Penn National Gaming, Inc. announced that it completed its previously announced acquisition of Pinnacle Entertainment, Inc. as well as the related divestitures to Boyd Gaming Corporation and the real estate transactions with Gaming and Leisure Properties, Inc.
The transaction further enhances Penn National’s position as North America’s leading regional gaming operator, with 40 facilities in 18 jurisdictions, including Colorado, Florida, Illinois, Indiana, Iowa, Kansas, Louisiana, Maine, Massachusetts, Mississippi, Missouri, Nevada, New Jersey, New Mexico, Ohio, Pennsylvania, Texas, and West Virginia. In aggregate, Penn National will now operate more than 49,000 gaming machines, 1,200 table games and nearly 9,000 hotel rooms, and employ more than 30,000 team members. The acquisition is expected to be accretive to Penn National’s free cash flow per share in the first year after closing with approximately $100 million in expected annual run-rate cost synergies and excluding one-time transaction costs.
Timothy J. Wilmott, Chief Executive Officer of Penn National, commented, “Our acquisition of Pinnacle Entertainment marks a significant milestone in Penn National’s 24-year history of growth as a public company, which has been predicated on our unwavering commitment to deliver exceptional entertainment to customers, support for the local communities where we operate and enhancement of value for our shareholders.
“As the industry leader, Penn National is poised for continued growth with a portfolio of premiere gaming facilities and more than five million active customers in its player rewards database. With the expected incremental free cash flow to be generated from our expanded base of operations, we believe we are well positioned to reduce leverage, evaluate additional accretive strategic growth investments and opportunistically return capital to shareholders.
“We are pleased to welcome Pinnacle’s team members to Penn National. Our operating teams consistently deliver best-in-market gaming, entertainment and dining experiences for our customers. We expect to realize approximately $100 million in cost-related synergies and expect to generate further revenue synergies through efforts such as monetizing our database; cross marketing our properties; sports wagering; and further leveraging our social gaming platform.”

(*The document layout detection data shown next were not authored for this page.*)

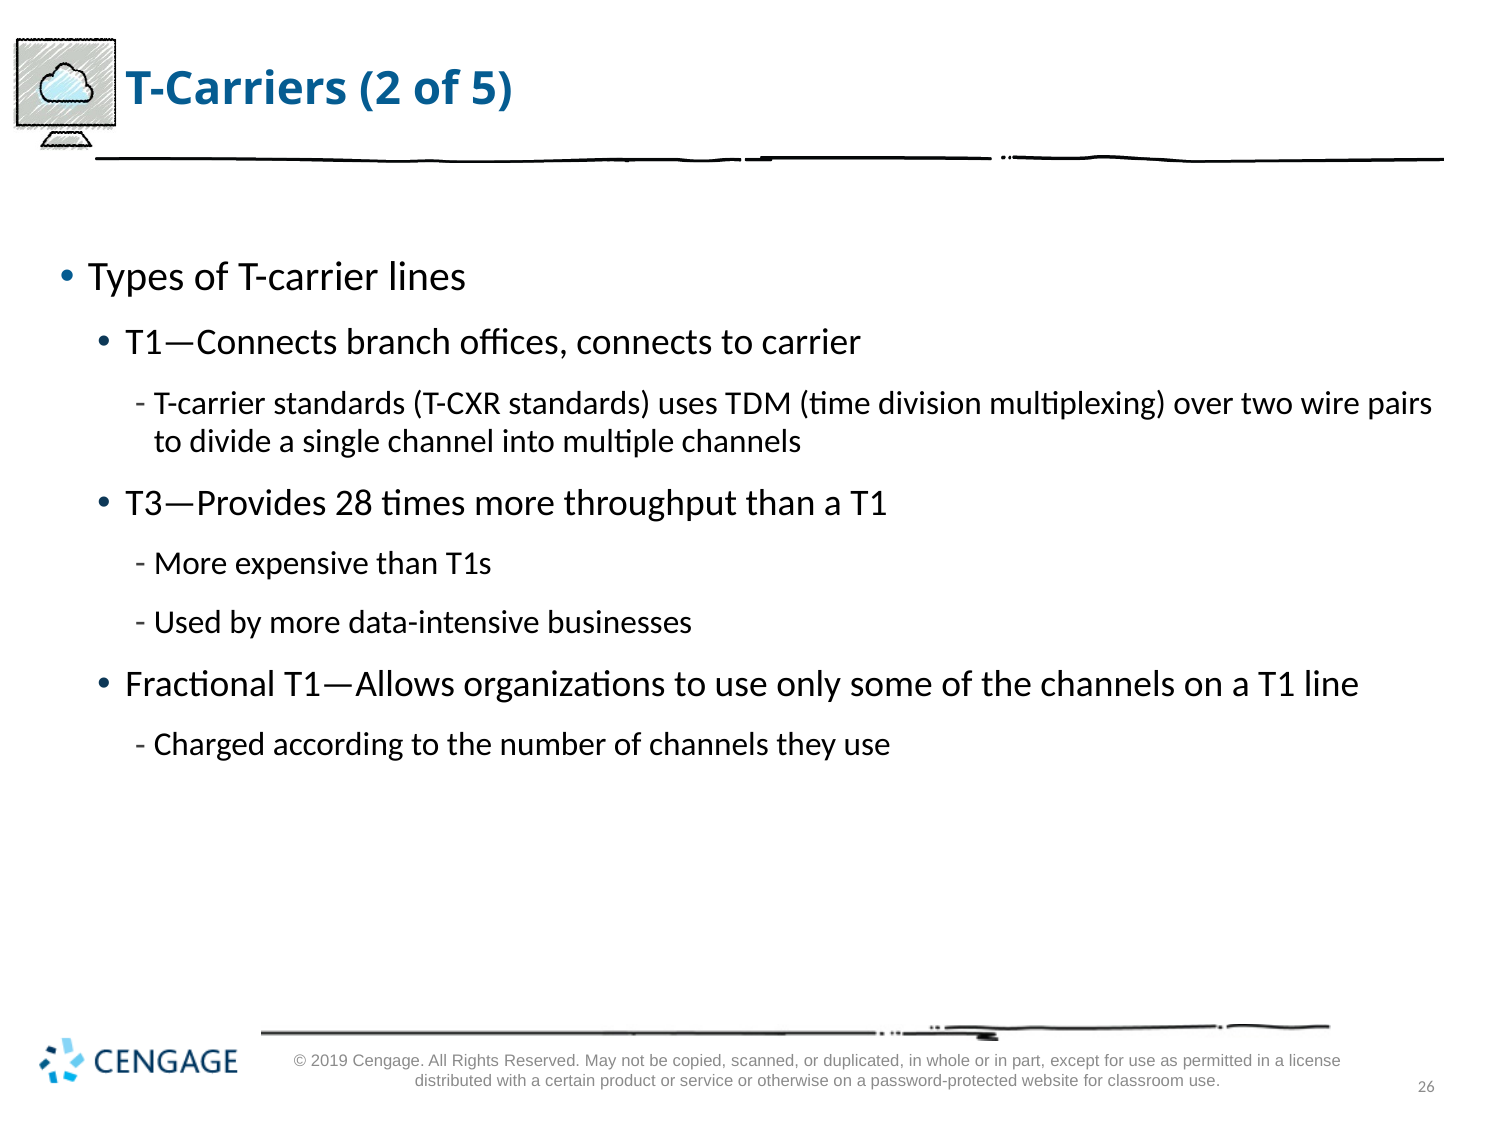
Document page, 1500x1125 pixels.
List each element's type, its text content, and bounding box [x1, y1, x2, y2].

title T-Carriers (2 of 5) [125, 66, 1442, 116]
picture [95, 155, 1444, 163]
picture [13, 36, 117, 151]
picture [261, 1024, 1331, 1041]
footer © 2019 Cengage. All Rights Reserved. May not be copied, scanned, or duplicated, in whole or in part, except for use as permitted in a license distributed with a certain product or service or otherwise on a password-protected website for classroom use. [262, 1050, 1375, 1091]
list Types of T-carrier lines T1—Connects branch offices, connects to carrier T-carrier standards (T-C X R standards) uses T D M (time division multiplexing) over two wire pairs to divide a single channel into multiple channels T3—Provides 28 times more throughput than a T1 More expensive than T1s Used by more data-intensive businesses Fractional T1—Allows organizations to use only some of the channels on a T1 line Charged according to the number of channels they use [59, 252, 1441, 769]
picture [19, 1024, 250, 1096]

Penn National acquired all of the outstanding shares of Pinnacle through a public company merger for consideration of $20.00 in cash and 0.42 shares of Penn National common stock for each Pinnacle share. In connection with the transaction, Boyd Gaming purchased Pinnacle’s gaming operations at Ameristar Kansas City and Ameristar St. Charles in Missouri; Belterra Casino Resort in Indiana; and Belterra Park in Ohio, for approximately $563.5 million in cash, subject to certain customary closing adjustments.

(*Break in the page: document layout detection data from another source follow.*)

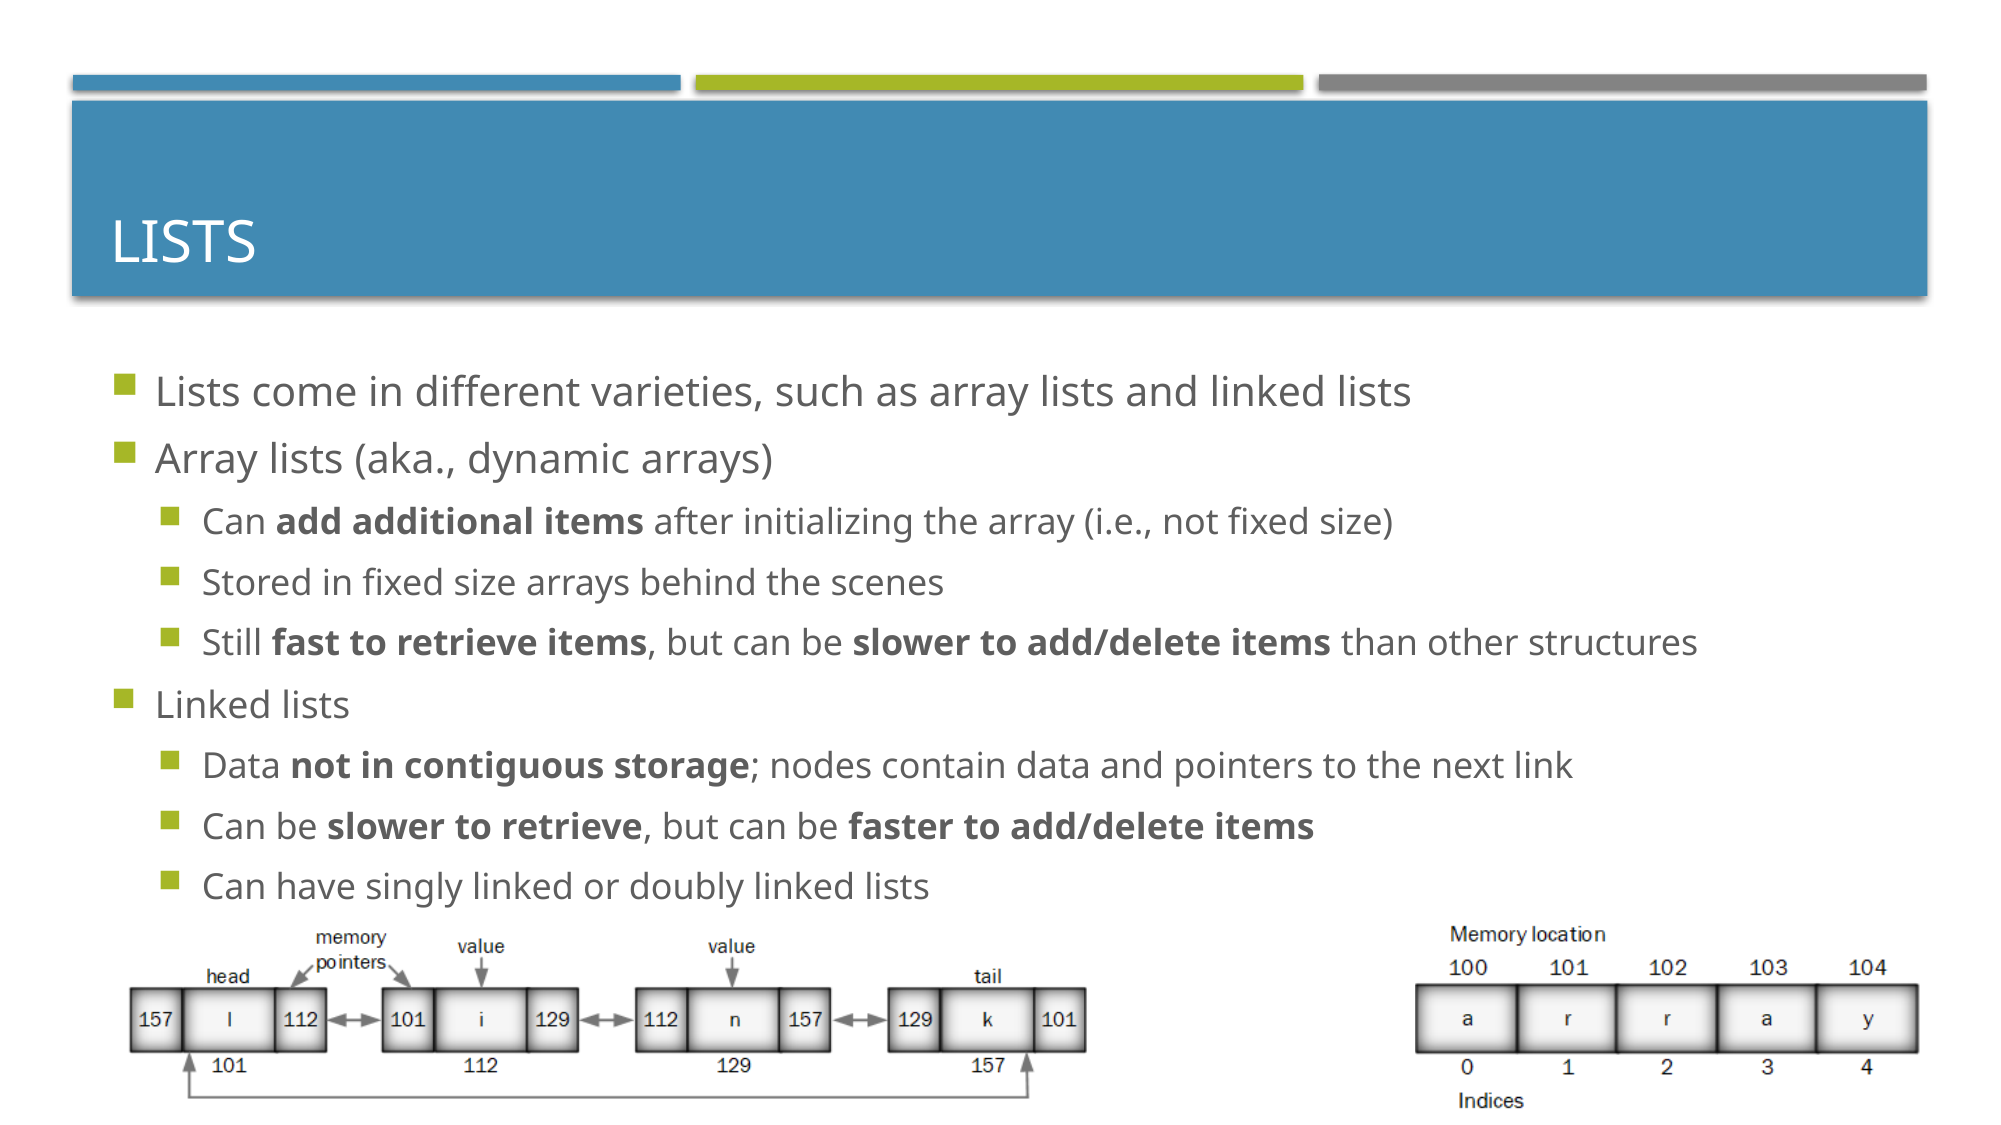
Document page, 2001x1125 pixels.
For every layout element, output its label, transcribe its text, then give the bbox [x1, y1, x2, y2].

picture [120, 919, 1097, 1101]
picture [1415, 915, 1921, 1125]
title Lists [95, 115, 1905, 282]
list Lists come in different varieties, such as array lists and linked lists Array lists (aka., dynamic arrays) Can add additional items after initializing the array (i.e., not fixed size) Stored in fixed size arrays behind the scenes Still fast to retrieve items, but can be slower to add/delete items than other structures Linked lists Data not in contiguous storage; nodes contain data and pointers to the next link Can be slower to retrieve, but can be faster to add/delete items Can have singly linked or doubly linked lists [95, 357, 1905, 920]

In addition, GLPI, a landlord for Penn National and Pinnacle under respective master lease agreements, agreed to amend the terms of the Pinnacle master lease to permit the divestiture of the three Pinnacle properties included in the lease. In connection with the principal transaction, other notable agreements resulted in:
The sale and leaseback of the real estate associated with Penn National’s Plainridge Park Casino in Massachusetts for $250 million, which was added to the Pinnacle master lease assumed by Penn National. The sale of the real estate associated with Pinnacle’s Belterra Park to an affiliate of Boyd for approximately $57.7 million through funding provided by GLPI to Boyd. An amendment to the terms of the Pinnacle master lease to reflect (i) additional annual fixed rent of $25 million in respect of the Plainridge sale leaseback described above and (ii) a $13.9 million increase in annual rent, which will approximate a rent coverage ratio of 1.8x prior to any anticipated synergies (after adjusting for the divestiture of the facilities acquired by Boyd and the Plainridge transaction). GLPI and Boyd entered into a master lease agreement for the three divested facilities that were previously part of the Pinnacle master lease, pursuant to which Boyd leases the divested real property from GLPI.
Concurrent with the closing of the transaction, Penn National entered into an incremental joinder to its existing credit agreement that provides for a $430.2 million senior secured term loan A facility and a $1.1 billion senior secured term loan B facility. The proceeds of these new credit facilities were used to pay the merger consideration, repay certain existing indebtedness of Penn and Pinnacle and to pay related fees and expenses. According to a regulatory filing, Bank of America served as as letter of credit lender, swingline lender, administrative agent and collateral agent.
Goldman, Sachs & Co. LLC acted as financial advisor with assistance from Merrill Lynch Pierce Fenner & Smith Incorporated and Wachtell, Lipton, Rosen & Katz acted as legal advisor to Penn National in connection with the transaction. J.P. Morgan acted as financial advisor and Skadden, Arps, Slate, Meagher & Flom LLP acted as legal advisor to Pinnacle in connection with the transaction.